(Dataset entries)
..........
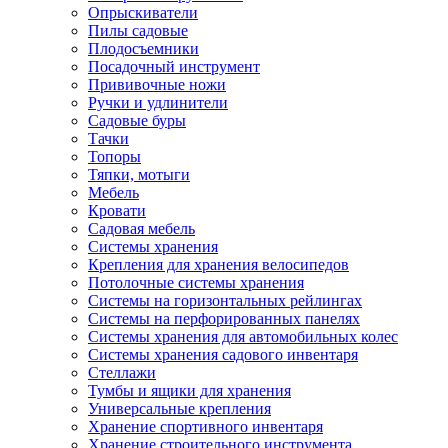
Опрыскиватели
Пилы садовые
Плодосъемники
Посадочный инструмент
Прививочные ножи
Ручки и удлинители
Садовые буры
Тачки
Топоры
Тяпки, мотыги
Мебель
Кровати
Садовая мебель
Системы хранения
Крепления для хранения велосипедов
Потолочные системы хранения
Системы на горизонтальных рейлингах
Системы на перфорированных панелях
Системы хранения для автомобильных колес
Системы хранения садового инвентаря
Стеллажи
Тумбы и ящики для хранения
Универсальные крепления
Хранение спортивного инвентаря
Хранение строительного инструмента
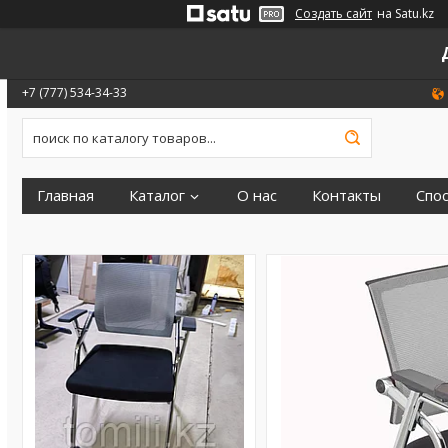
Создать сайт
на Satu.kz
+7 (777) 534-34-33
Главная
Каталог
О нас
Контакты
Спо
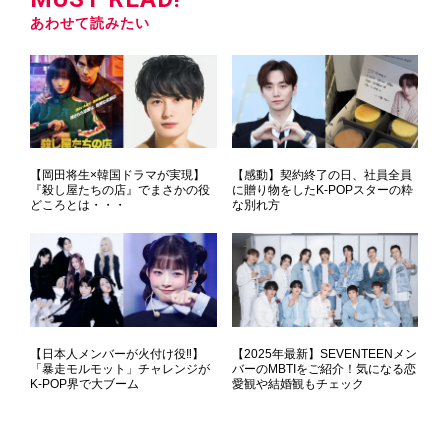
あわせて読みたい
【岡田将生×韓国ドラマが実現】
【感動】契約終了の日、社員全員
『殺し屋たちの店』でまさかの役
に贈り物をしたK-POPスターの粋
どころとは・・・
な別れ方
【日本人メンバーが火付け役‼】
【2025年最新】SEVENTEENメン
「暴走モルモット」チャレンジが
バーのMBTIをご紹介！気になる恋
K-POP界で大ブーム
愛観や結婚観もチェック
..........
Prompt: Reproduce the text lines of all the records above word for word, omitting the pictures.

Response to the exercise:
Опрыскиватели
Пилы садовые
Плодосъемники
Посадочный инструмент
Прививочные ножи
Ручки и удлинители
Садовые буры
Тачки
Топоры
Тяпки, мотыги
Мебель
Кровати
Садовая мебель
Системы хранения
Крепления для хранения велосипедов
Потолочные системы хранения
Системы на горизонтальных рейлингах
Системы на перфорированных панелях
Системы хранения для автомобильных колес
Системы хранения садового инвентаря
Стеллажи
Тумбы и ящики для хранения
Универсальные крепления
Хранение спортивного инвентаря
Хранение строительного инструмента
Создать сайт
на Satu.kz
+7 (777) 534-34-33
Главная
Каталог
О нас
Контакты
Спо
あわせて読みたい
【岡田将生×韓国ドラマが実現】
【感動】契約終了の日、社員全員
『殺し屋たちの店』でまさかの役
に贈り物をしたK-POPスターの粋
どころとは・・・
な別れ方
【日本人メンバーが火付け役‼】
【2025年最新】SEVENTEENメン
「暴走モルモット」チャレンジが
バーのMBTIをご紹介！気になる恋
K-POP界で大ブーム
愛観や結婚観もチェック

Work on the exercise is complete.